Still, I'm aware of the contrary opinion. I'm aware some people believe that fate maneuvres the little incidents of daily life to teach us lessons and lead us where it will. You know: The misplaced Fedex. The car that won't start.
Many think heaven intervenes regularly, even here in the megalopolis.
For example, there's the question of Mimi Feigelson's knees. Maybe you know Mimi. She teaches theology at the Ziegler School for Rabbis here in L.A., and she has a remarkable and finely-tuned mind. She reads the sages. She discusses fate in Hebrew.

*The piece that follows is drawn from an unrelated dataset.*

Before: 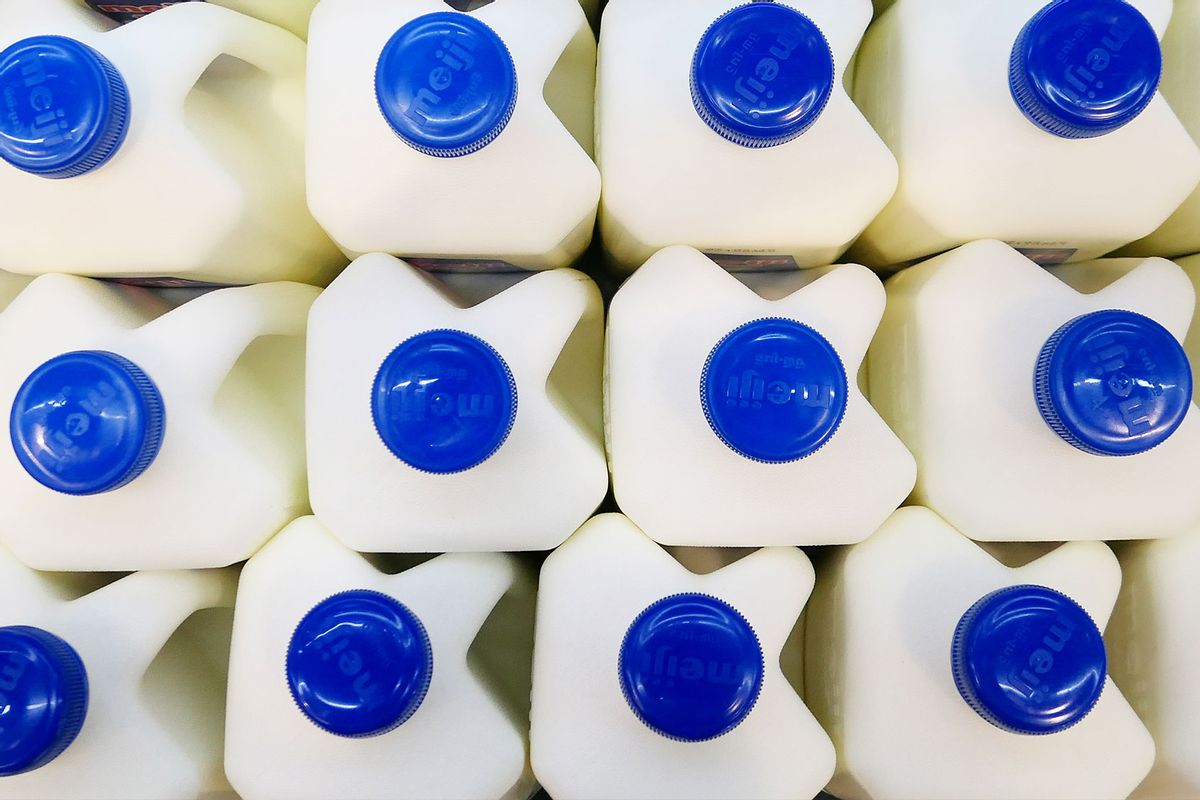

The other day the Urban Man was strolling along Pico, chatting with Mimi about life, the universe and everything -- when, all of a sudden, she mentions the car accident she had last fall, and how her knees still hurt her mightily. She ignores the frenzied boulevard, where sunlight richochets off the Mercedes of lawyers and the pickup trucks of gardeners, and she says, "I'm still trying to figure out what it means."
"What what means?" I ask a little aggressively. "The injury to your knees?"
"Yes," says Mimi. "What is G-d trying to tell me about standing on my feet, about walking along my way? What am I supposed to learn from this?"
And the Urban Man, representing for a moment the chaos of the city itself, replies, "Maybe you're not supposed to learn anything. Maybe G-d isn't trying to tell you anything. I mean, stuff happens here."
It's a little rude, but Mimi smiles. She says, "I spend all day telling people there's meaning in our daily lives -- I'm not going to give that up so easily." Out in the street, brakes squeal, pedestrians dodge smackdowns, blackberries beep with bad news, and I think: Once upon a time, maybe, heaven could keep up with human life. The crops would fail -- or not. The plagues would come -- or not. And the average person had say three or four really fateful events in a lifetime.
But nowadays, how could heaven handle the volume? I mean: Instant messaging? Derivative stocks? The 5,000 moving parts of every moment? If my phone dies in the middle of a deal, is that fate trying to redirect my life? Surely, like the people who stand all day at slot machines in Vegas, we should not believe every jingle of the coins, every flash of the lights, and every pull on the handle means something.
I give this speech to Mimi, and I say again: "Stuff just happens."
But she offers no reply, only a last, parting grin as she heads slowly across Pico, protecting her knees.
And I think, "Score one for the Urban Man."
Now four days go by, and I find myself riding a ski lift on a beautiful day in Wrightwood. It's sunny and I'm pretty cheerful about playing hooky from work -- but up ahead I notice a cloud has settled on the top of the mountain, and when I ski off, it's so misty I can't see more than eight feet ahead.
Snowboarders fly out of the gloom like ghosts.
I try to be careful, but suddenly, yes, through no fault of my own, my right ski catches on an unseen crust and as I fall, I feel my knee get torqued with a sharp twist of pain.
For a while I just sit there in the snow, thinking of Mimi. I mean the irony is substantial and incontrovertible. Knee for knee, here's direct evidence that there's more to chaos than meets the eye.
Sure enough, next day, wearing a brace, I call Professor Feigelson and discover that her own knees have been feeling much better. I have to report she was gracious and sympathetic, and carefully said nothing whatsoever about fate.